What the task asks: Show all lines of the listing that hold the word "образования".

Provided data:
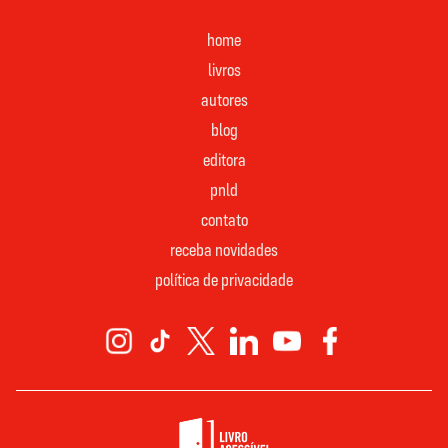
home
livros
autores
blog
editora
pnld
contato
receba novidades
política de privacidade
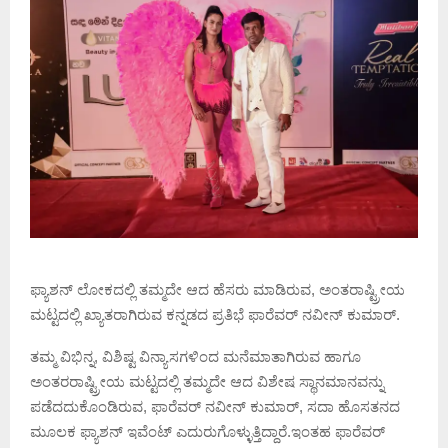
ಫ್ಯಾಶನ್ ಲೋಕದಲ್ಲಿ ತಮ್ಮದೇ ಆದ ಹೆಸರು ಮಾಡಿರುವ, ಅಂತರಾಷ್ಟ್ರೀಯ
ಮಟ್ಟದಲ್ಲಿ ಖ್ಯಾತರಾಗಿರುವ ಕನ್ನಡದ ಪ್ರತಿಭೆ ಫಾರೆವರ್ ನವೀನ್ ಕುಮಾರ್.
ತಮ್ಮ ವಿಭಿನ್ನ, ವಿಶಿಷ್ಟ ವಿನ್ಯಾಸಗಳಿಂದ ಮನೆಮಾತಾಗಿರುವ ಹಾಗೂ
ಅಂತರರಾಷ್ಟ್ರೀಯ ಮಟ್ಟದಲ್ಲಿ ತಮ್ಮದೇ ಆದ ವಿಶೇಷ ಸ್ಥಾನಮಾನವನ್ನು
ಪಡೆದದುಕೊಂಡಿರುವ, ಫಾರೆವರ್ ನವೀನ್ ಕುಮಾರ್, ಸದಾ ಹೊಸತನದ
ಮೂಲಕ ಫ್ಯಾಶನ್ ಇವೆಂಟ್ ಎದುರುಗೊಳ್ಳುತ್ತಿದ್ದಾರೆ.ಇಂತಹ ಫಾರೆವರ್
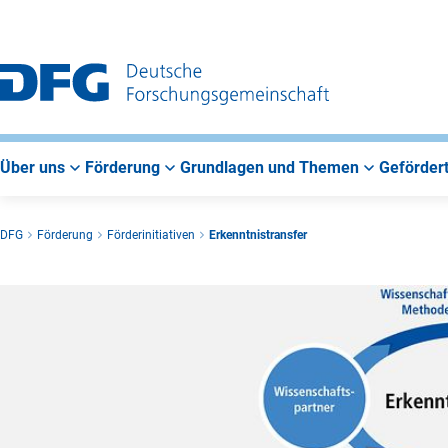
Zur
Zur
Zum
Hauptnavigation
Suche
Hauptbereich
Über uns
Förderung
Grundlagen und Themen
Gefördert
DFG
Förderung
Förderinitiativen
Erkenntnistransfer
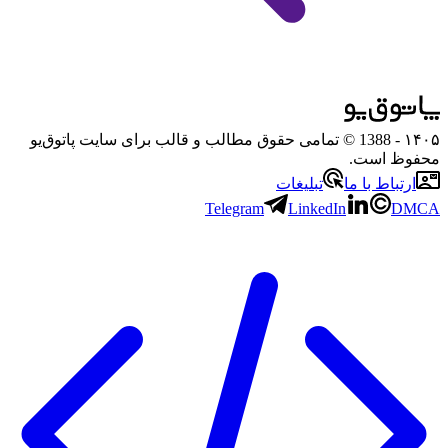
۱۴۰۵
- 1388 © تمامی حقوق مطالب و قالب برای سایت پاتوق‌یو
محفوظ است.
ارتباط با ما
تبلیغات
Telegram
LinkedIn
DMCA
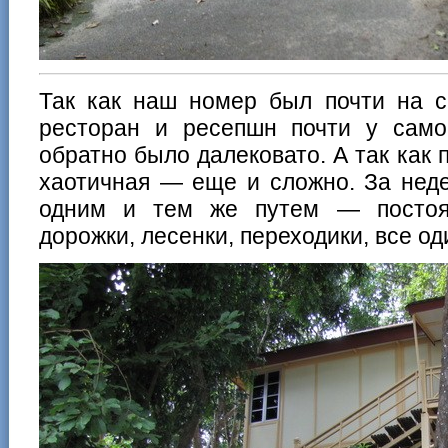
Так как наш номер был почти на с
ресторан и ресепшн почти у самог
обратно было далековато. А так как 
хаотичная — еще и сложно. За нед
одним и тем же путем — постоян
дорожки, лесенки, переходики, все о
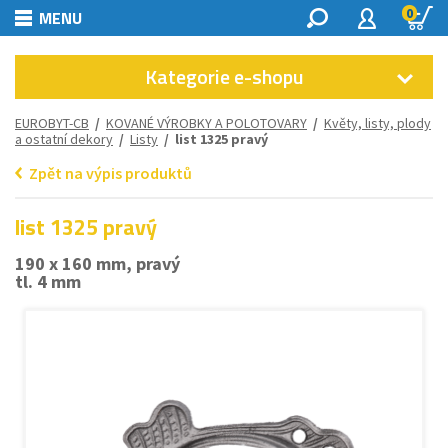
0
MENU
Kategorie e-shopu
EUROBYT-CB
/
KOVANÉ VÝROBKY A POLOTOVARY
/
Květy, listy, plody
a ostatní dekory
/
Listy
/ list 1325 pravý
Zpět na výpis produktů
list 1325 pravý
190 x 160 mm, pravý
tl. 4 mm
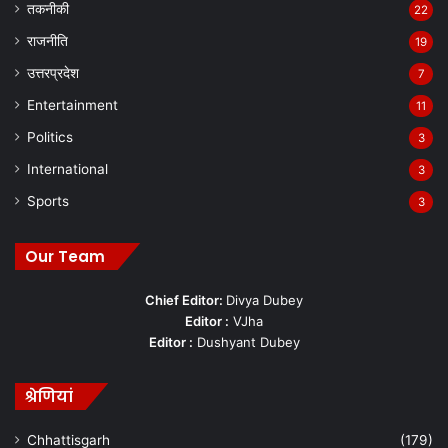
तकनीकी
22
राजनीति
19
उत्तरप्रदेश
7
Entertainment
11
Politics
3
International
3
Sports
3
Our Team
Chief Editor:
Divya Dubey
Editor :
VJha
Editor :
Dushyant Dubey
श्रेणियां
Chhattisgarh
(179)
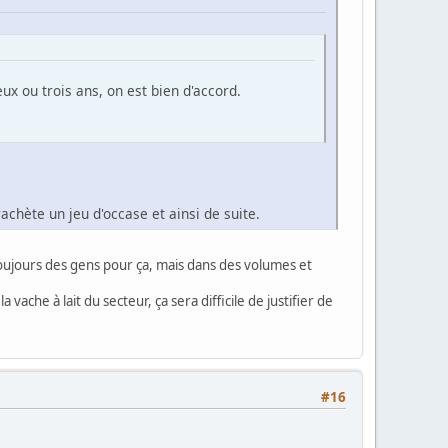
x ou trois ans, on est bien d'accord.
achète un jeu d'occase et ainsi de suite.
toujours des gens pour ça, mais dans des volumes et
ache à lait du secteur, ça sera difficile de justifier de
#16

* * *

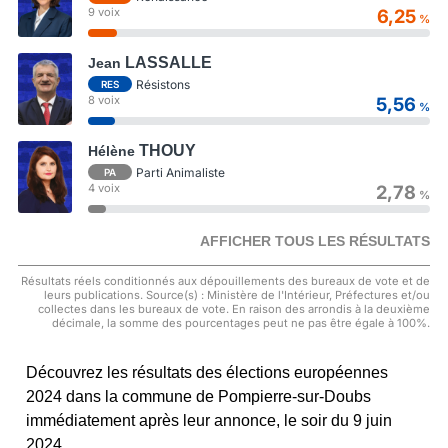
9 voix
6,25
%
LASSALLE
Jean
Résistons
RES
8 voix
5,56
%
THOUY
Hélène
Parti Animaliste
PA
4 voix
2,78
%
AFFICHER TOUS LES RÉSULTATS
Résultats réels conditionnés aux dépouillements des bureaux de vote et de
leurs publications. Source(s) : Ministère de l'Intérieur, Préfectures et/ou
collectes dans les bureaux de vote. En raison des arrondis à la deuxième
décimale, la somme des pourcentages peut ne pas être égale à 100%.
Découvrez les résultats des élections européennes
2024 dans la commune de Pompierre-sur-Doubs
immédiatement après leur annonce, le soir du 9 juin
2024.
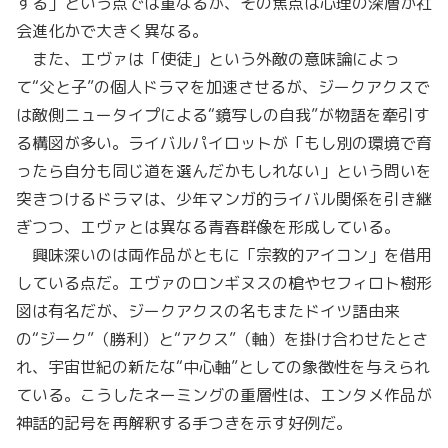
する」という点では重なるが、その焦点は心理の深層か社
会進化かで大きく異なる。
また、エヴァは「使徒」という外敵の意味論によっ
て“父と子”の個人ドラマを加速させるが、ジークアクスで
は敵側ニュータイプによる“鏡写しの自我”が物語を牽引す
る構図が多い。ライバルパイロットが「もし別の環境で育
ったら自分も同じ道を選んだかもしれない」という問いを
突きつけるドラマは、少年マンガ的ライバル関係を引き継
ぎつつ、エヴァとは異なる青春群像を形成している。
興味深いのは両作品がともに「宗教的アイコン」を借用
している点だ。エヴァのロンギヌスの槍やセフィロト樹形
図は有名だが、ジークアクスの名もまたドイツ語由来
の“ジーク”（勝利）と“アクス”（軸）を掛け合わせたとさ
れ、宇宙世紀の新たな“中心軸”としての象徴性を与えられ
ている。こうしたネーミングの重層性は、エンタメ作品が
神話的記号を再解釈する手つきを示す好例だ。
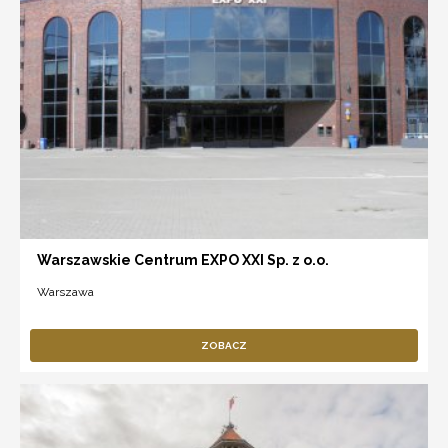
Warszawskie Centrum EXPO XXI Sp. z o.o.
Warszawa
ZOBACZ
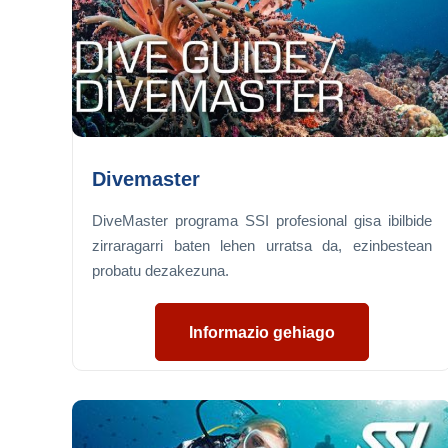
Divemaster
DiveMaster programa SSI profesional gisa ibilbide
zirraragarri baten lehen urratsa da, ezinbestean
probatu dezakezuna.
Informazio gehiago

* * *

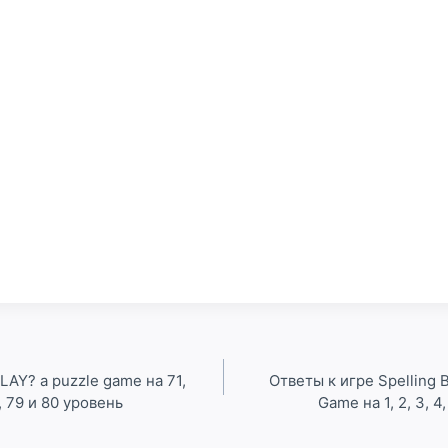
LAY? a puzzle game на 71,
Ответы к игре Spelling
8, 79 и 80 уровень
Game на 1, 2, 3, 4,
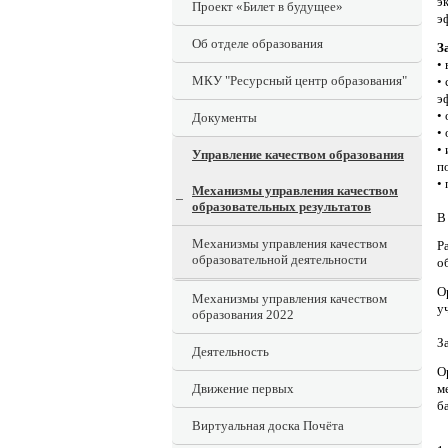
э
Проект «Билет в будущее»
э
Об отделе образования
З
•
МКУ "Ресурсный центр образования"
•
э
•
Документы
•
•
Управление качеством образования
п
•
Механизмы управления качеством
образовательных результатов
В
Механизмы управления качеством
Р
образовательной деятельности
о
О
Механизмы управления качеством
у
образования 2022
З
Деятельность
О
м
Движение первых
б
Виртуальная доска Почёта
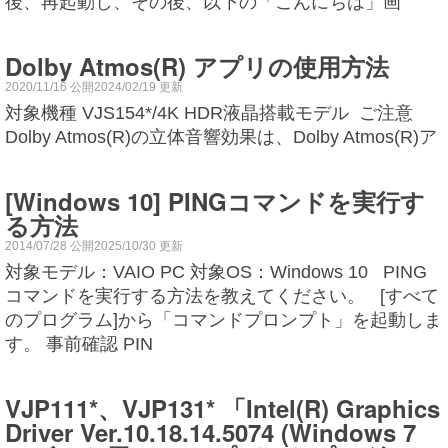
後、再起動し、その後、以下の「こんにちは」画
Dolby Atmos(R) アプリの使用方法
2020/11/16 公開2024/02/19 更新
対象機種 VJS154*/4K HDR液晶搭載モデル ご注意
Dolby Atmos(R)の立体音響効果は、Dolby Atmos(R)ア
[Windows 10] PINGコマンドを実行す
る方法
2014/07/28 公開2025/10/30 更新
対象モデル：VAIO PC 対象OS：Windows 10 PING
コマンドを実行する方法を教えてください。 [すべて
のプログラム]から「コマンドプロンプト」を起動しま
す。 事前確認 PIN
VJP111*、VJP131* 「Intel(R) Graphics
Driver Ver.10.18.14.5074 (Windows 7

Answer to this problem:
Об отделе образования
МКУ "Ресурсный центр образования"
Управление качеством образования
образования 2022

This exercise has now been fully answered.